::: Extract to read :::

Waddy was a famous sideman and musical-director type. He brought a lot of energy and a lot of discipline with him. He was pale and skinny and had a big mop of frizzy red hair and ran a band like a sergeant major drilling his troops. He usually had on a pair of John Lennon–style glasses too. He looked like a Furry Freak Brother come to life and acted like one too; he had a prodigious appetite for drugs. The blow never seemed to knock him around or distract him. He fucking batted on regardless. He must’ve had the system of a horse to endure the total chemical hiding he gave it every day.
On the other hand Greg Ladanyi couldn’t handle the stuff with such aplomb. He was all over the shop on the blow. Suddenly enthusiastic, suddenly deflated, suddenly and usually angry. He was about the same age as Waddy, round the 40 mark I guess. But he wasn’t travelling as well. His relationship with each member of The Church was troubled – he gravitated towards Marty at first and they were friends for a time until Marty strongly disagreed with him over some guitar idea. Then he and Peter clashed and he hurt Peter’s feelings, unnecessarily I thought. Ploog, he just couldn’t fathom.
My relationship with the producers was complex: I’d decided to let Waddy guide me and see where that got me … at least for a while. I’d made a conscious decision to listen to whatever he said and not immediately kick back. My whole musical life I’d instantly rejected any suggestions as to how I might improve things. I decided, as a situationist exercise almost, to put my cool hip self into this LA mainstream rock guy’s hands and see what strange thing might emerge.

:::

**Exercise requirements**
A. Translate this sentence from the memoir excerpt about the producers into Spanish: "He brought a lot of energy and a lot of discipline with him."
B. Please extend the memoir excerpt about the producers, picking up right after its final sentence.
The records have no connection to the memoir excerpt about the producers.

::: Supplied records :::

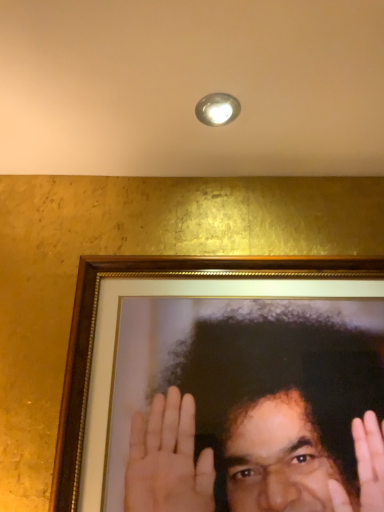
Question: Is the position of metallic dome at upper center more distant than that of smooth gold frame at center?

Choices:
 (A) yes
 (B) no

Answer: (A)

Question: Are metallic dome at upper center and smooth gold frame at center far apart?

Choices:
 (A) no
 (B) yes

Answer: (A)

Question: Is metallic dome at upper center completely or partially outside of smooth gold frame at center?

Choices:
 (A) yes
 (B) no

Answer: (A)

Question: Does metallic dome at upper center have a greater height compared to smooth gold frame at center?

Choices:
 (A) no
 (B) yes

Answer: (A)

Question: Is metallic dome at upper center thinner than smooth gold frame at center?

Choices:
 (A) no
 (B) yes

Answer: (A)

Question: From a real-world perspective, is metallic dome at upper center located higher than smooth gold frame at center?

Choices:
 (A) yes
 (B) no

Answer: (A)

Question: From a real-world perspective, is smooth gold frame at center positioned over metallic dome at upper center based on gravity?

Choices:
 (A) yes
 (B) no

Answer: (B)

Question: Can you confirm if smooth gold frame at center is thinner than metallic dome at upper center?

Choices:
 (A) no
 (B) yes

Answer: (B)

Question: Does smooth gold frame at center have a lesser height compared to metallic dome at upper center?

Choices:
 (A) no
 (B) yes

Answer: (A)

Question: Is the position of smooth gold frame at center more distant than that of metallic dome at upper center?

Choices:
 (A) yes
 (B) no

Answer: (B)

Question: From the image's perspective, does smooth gold frame at center appear lower than metallic dome at upper center?

Choices:
 (A) yes
 (B) no

Answer: (A)

Question: Is smooth gold frame at center oriented away from metallic dome at upper center?

Choices:
 (A) no
 (B) yes

Answer: (A)

Question: From the image's perspective, is metallic dome at upper center positioned above or below smooth gold frame at center?

Choices:
 (A) below
 (B) above

Answer: (B)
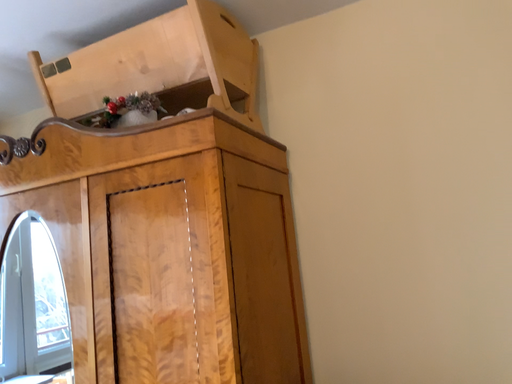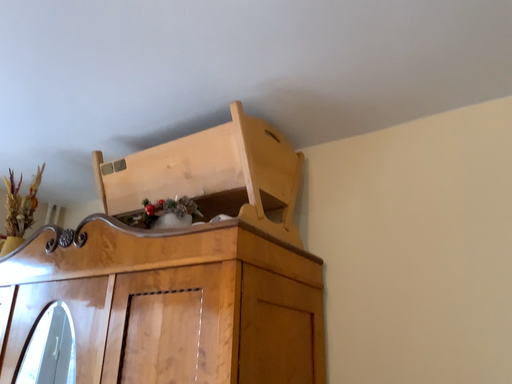
Question: How did the camera likely rotate when shooting the video?

Choices:
 (A) rotated upward
 (B) rotated downward

Answer: (A)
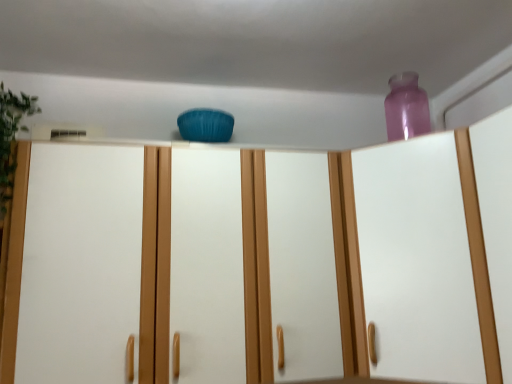
The height and width of the screenshot is (384, 512). Identify the location of transparent purple bottle at upper right. (406, 108).

The image size is (512, 384). I want to click on transparent plastic vase at upper right, so click(x=421, y=258).

Are matte blue cushion at center and transparent plastic vase at upper right beside each other?

matte blue cushion at center and transparent plastic vase at upper right are clearly separated.

In the image, is matte blue cushion at center on the left side or the right side of transparent plastic vase at upper right?

Based on their positions, matte blue cushion at center is located to the left of transparent plastic vase at upper right.

From a real-world perspective, between matte blue cushion at center and transparent plastic vase at upper right, who is vertically lower?

matte blue cushion at center, from a real-world perspective.

Between point (34, 147) and point (436, 159), which one is positioned in front?

The point (34, 147) is more forward.

Considering the relative sizes of transparent plastic vase at upper right and matte blue cushion at center in the image provided, is transparent plastic vase at upper right taller than matte blue cushion at center?

Yes.

Visually, is transparent plastic vase at upper right positioned to the left or to the right of matte blue cushion at center?

From the image, it's evident that transparent plastic vase at upper right is to the right of matte blue cushion at center.

From a real-world perspective, between transparent plastic vase at upper right and matte blue cushion at center, who is vertically higher?

In real-world perspective, transparent plastic vase at upper right is above.

Considering the sizes of objects matte blue cushion at center and transparent purple bottle at upper right in the image provided, who is smaller, matte blue cushion at center or transparent purple bottle at upper right?

With smaller size is transparent purple bottle at upper right.

Is matte blue cushion at center to the left of transparent purple bottle at upper right from the viewer's perspective?

Indeed, matte blue cushion at center is positioned on the left side of transparent purple bottle at upper right.

Considering the positions of points (303, 276) and (405, 122), is point (303, 276) closer to camera compared to point (405, 122)?

Yes.

From the picture: Which object is wider, matte blue cushion at center or transparent purple bottle at upper right?

With larger width is matte blue cushion at center.

Considering the sizes of objects green leafy plant at left and transparent plastic vase at upper right in the image provided, who is shorter, green leafy plant at left or transparent plastic vase at upper right?

green leafy plant at left is shorter.

Which of these two, green leafy plant at left or transparent plastic vase at upper right, is wider?

With larger width is transparent plastic vase at upper right.

From a real-world perspective, is green leafy plant at left positioned above or below transparent plastic vase at upper right?

green leafy plant at left is situated higher than transparent plastic vase at upper right in the real world.

Considering the relative positions of green leafy plant at left and transparent plastic vase at upper right in the image provided, is green leafy plant at left behind transparent plastic vase at upper right?

Yes.

From the image's perspective, is transparent plastic vase at upper right below transparent purple bottle at upper right?

Yes.

Could you measure the distance between transparent plastic vase at upper right and transparent purple bottle at upper right?

A distance of 26.99 inches exists between transparent plastic vase at upper right and transparent purple bottle at upper right.

Where is `glass door that is in front of the transparent purple bottle at upper right`? The height and width of the screenshot is (384, 512). glass door that is in front of the transparent purple bottle at upper right is located at coordinates (421, 258).

From the image's perspective, which object appears higher, green leafy plant at left or transparent purple bottle at upper right?

transparent purple bottle at upper right.

Identify the location of plant that is in front of the transparent purple bottle at upper right. Image resolution: width=512 pixels, height=384 pixels. (11, 137).

Is green leafy plant at left turned away from transparent purple bottle at upper right?

No, green leafy plant at left is not facing away from transparent purple bottle at upper right.

Does point (9, 188) come farther from viewer compared to point (426, 116)?

That is False.

Could you tell me if green leafy plant at left is facing matte blue cushion at center?

Yes, green leafy plant at left is facing matte blue cushion at center.

Is green leafy plant at left in front of matte blue cushion at center?

No, green leafy plant at left is further to the viewer.

Is point (1, 131) positioned behind point (468, 380)?

Yes, point (1, 131) is behind point (468, 380).

Is green leafy plant at left bigger than matte blue cushion at center?

No, green leafy plant at left is not bigger than matte blue cushion at center.

The width and height of the screenshot is (512, 384). I want to click on glass door above the matte blue cushion at center (from a real-world perspective), so click(421, 258).

What are the coordinates of `glass door above the matte blue cushion at center (from the image's perspective)` in the screenshot? It's located at (421, 258).

Considering their positions, is transparent plastic vase at upper right positioned closer to transparent purple bottle at upper right than green leafy plant at left?

transparent plastic vase at upper right lies closer to transparent purple bottle at upper right than the other object.

From the image, which object appears to be farther from green leafy plant at left, matte blue cushion at center or transparent purple bottle at upper right?

The object further to green leafy plant at left is transparent purple bottle at upper right.

Considering their positions, is transparent purple bottle at upper right positioned closer to green leafy plant at left than matte blue cushion at center?

matte blue cushion at center.

Estimate the real-world distances between objects in this image. Which object is further from green leafy plant at left, matte blue cushion at center or transparent plastic vase at upper right?

Among the two, transparent plastic vase at upper right is located further to green leafy plant at left.

In the scene shown: When comparing their distances from transparent purple bottle at upper right, does green leafy plant at left or matte blue cushion at center seem further?

green leafy plant at left.

Considering their positions, is green leafy plant at left positioned further to matte blue cushion at center than transparent plastic vase at upper right?

Based on the image, green leafy plant at left appears to be further to matte blue cushion at center.

When comparing their distances from transparent plastic vase at upper right, does green leafy plant at left or matte blue cushion at center seem further?

Among the two, green leafy plant at left is located further to transparent plastic vase at upper right.

From the image, which object appears to be farther from matte blue cushion at center, transparent plastic vase at upper right or green leafy plant at left?

green leafy plant at left is further to matte blue cushion at center.

Identify the location of bottle between matte blue cushion at center and transparent plastic vase at upper right from left to right. The height and width of the screenshot is (384, 512). (406, 108).

This screenshot has height=384, width=512. I want to click on cupboard between green leafy plant at left and transparent plastic vase at upper right, so click(x=262, y=260).

At what (x,y) coordinates should I click in order to perform the action: click on bottle between green leafy plant at left and transparent plastic vase at upper right. Please return your answer as a coordinate pair (x, y). Image resolution: width=512 pixels, height=384 pixels. Looking at the image, I should click on (406, 108).

Locate an element on the screen. This screenshot has height=384, width=512. cupboard between green leafy plant at left and transparent purple bottle at upper right is located at coordinates click(x=262, y=260).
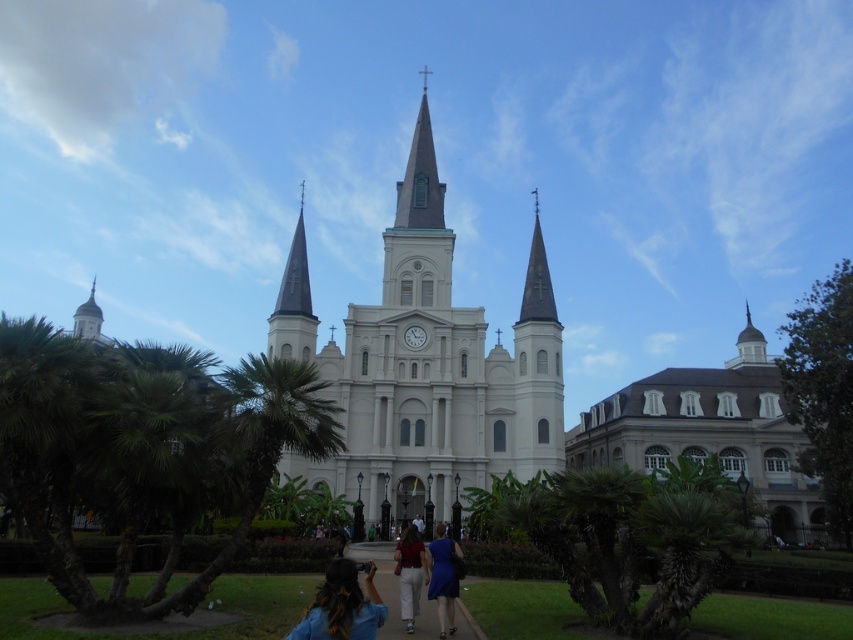
In the scene shown: Is white stone church tower at center further to camera compared to dark brown hair at lower center?

Yes.

Who is lower down, white stone church tower at center or dark brown hair at lower center?

dark brown hair at lower center

Who is more forward, (x=277, y=321) or (x=373, y=570)?

Point (x=373, y=570) is more forward.

The height and width of the screenshot is (640, 853). I want to click on white stone church tower at center, so click(426, 362).

Does blue satin dress at lower center appear on the right side of white cotton pants at center?

Correct, you'll find blue satin dress at lower center to the right of white cotton pants at center.

Is blue satin dress at lower center wider than white cotton pants at center?

In fact, blue satin dress at lower center might be narrower than white cotton pants at center.

Is point (450, 552) more distant than point (416, 544)?

No.

Identify the location of blue satin dress at lower center. The height and width of the screenshot is (640, 853). (444, 577).

Is white stone church tower at center taller than blue satin dress at lower center?

Correct, white stone church tower at center is much taller as blue satin dress at lower center.

From the picture: Who is shorter, white stone church tower at center or blue satin dress at lower center?

Standing shorter between the two is blue satin dress at lower center.

Is point (448, 323) more distant than point (451, 570)?

Yes, point (448, 323) is farther from viewer.

Locate an element on the screen. The width and height of the screenshot is (853, 640). white stone church tower at center is located at coordinates (426, 362).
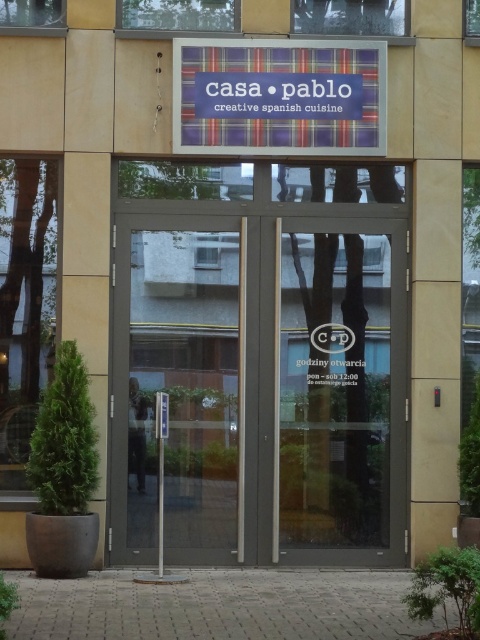
Is matte gray glass door at center below silver metallic pole at center?

No, matte gray glass door at center is not below silver metallic pole at center.

Can you confirm if matte gray glass door at center is wider than silver metallic pole at center?

Yes.

Is point (264, 356) positioned behind point (163, 547)?

Yes, point (264, 356) is behind point (163, 547).

Identify the location of matte gray glass door at center. (260, 388).

Is matte gray glass door at center to the left of matte gray door at center from the viewer's perspective?

Incorrect, matte gray glass door at center is not on the left side of matte gray door at center.

Is point (208, 337) positioned before point (222, 444)?

No.

Who is more distant from viewer, (345, 432) or (129, 540)?

Point (345, 432)

The width and height of the screenshot is (480, 640). I want to click on matte gray glass door at center, so click(x=260, y=388).

Does matte gray glass door at center lie in front of plaid fabric sign at center?

No, matte gray glass door at center is behind plaid fabric sign at center.

Between matte gray glass door at center and plaid fabric sign at center, which one appears on the left side from the viewer's perspective?

matte gray glass door at center

Between point (149, 445) and point (204, 60), which one is positioned in front?

Positioned in front is point (204, 60).

At what (x,y) coordinates should I click in order to perform the action: click on matte gray glass door at center. Please return your answer as a coordinate pair (x, y). Image resolution: width=480 pixels, height=640 pixels. Looking at the image, I should click on (260, 388).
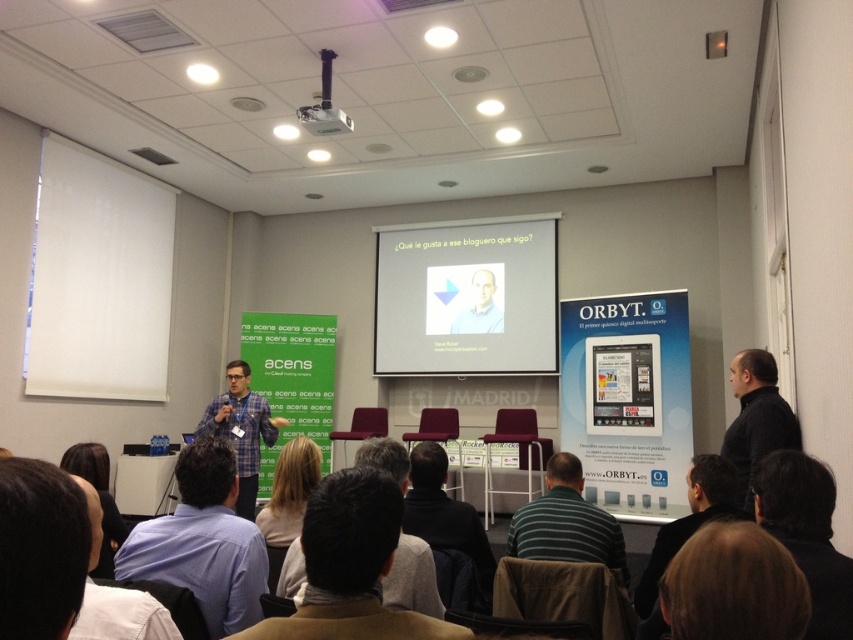
You are standing in the conference room and want to take a photo of the brown hair at lower left. Where should you aim your camera to capture it?

The brown hair at lower left is located at the 2D coordinates point (99, 499), so aim your camera there to capture it.

You are an event organizer setting up for a presentation. You need to ensure that the white matte projector screen at center is visible to all attendees. Considering the brown hair at lower left, which is part of a participant sitting in the front row, will the screen be visible over their head?

The white matte projector screen at center has a larger size compared to brown hair at lower left, so yes, the screen will be visible over the participant with brown hair at lower left because it is larger and likely positioned higher up.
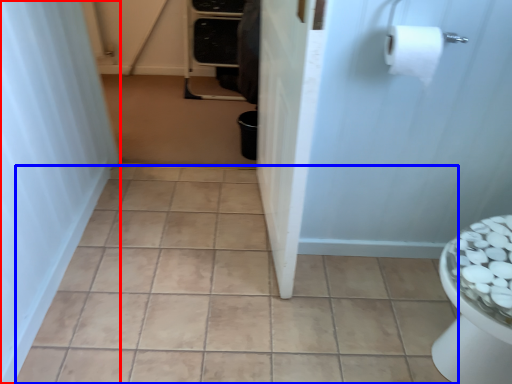
Question: Among these objects, which one is nearest to the camera, shower curtain (highlighted by a red box) or ceramic tile (highlighted by a blue box)?

Choices:
 (A) shower curtain
 (B) ceramic tile

Answer: (A)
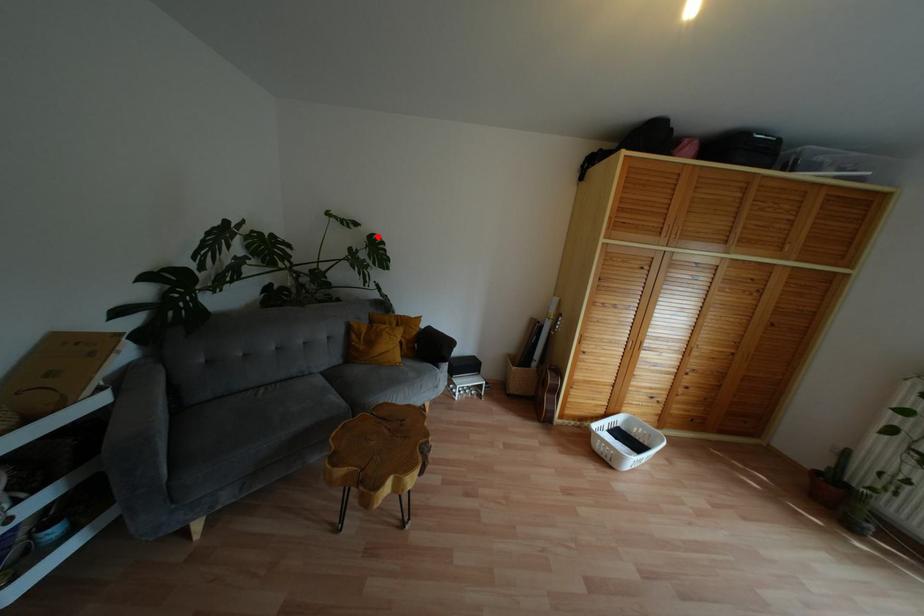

:::

**Answers per task**
A. Trajo consigo mucha energía y mucha disciplina.

B.
I could never really figure out what Ladanyi was supposed to do – he was like a vibe merchant I suppose. He’d come rushing in the room after having a line or two and run around clapping his hands exhorting, ‘Yeah! Yeah! Yeah!’ But he didn’t make much attempt to hide his contempt for us. One day he was reading Rolling Stone and he yelled out to Waddy, ‘Hey that fuckin’ Roger Kaputnik is engineering Springsteen’s next album … Fuck! Why haven’t we got that gig?’ Greg looked despairingly around the room at the bunch of unknown Aussie hippies he was stuck with.
‘And you’re here wasting your time with a bunch of unknown nobodies,’ I said.
Our eyes locked and he smirked, half in embarrassment, half in triumph. ‘Exactly!’ he muttered.
Anyway, Waddy was drilling us in this weird building in Santa Monica. Around us were troupes of actors and people making films and rehearsing and all kinds of things. The first morning we were to begin rehearsing I was lying in my Oakwood Apartments king-size double bed when I was woken by a diabolical racket. Alarmed, I jumped out of bed and went to the window to see where the racket was coming from. It was a rumbling, pounding, booming, shouting racket that I couldn’t comprehend at all. It was the first time in my life I’d ever heard rap music coming out of a car with a souped-up stereo system! And it shocked me. I was truly horrified to think of what it must’ve sounded like in the car itself. And what wreckage their ears would soon be in.
We’d arrived in LA with a bunch of songs we’d written individually or collectively back in Sydney just prior to coming over and now we spent a month drilling them down at this strange rehearsal place. We stood there and played those frickin’ songs over and over and over. Most had no lyrics; we drilled ’em as instrumentals. Waddy was there like the experienced pro taking in a crop of rookies – he was one of those classic characters who seems tough at first, but gradually reveals a heart of gold as things progress. He and I started to get along fine and became better friends as things went on.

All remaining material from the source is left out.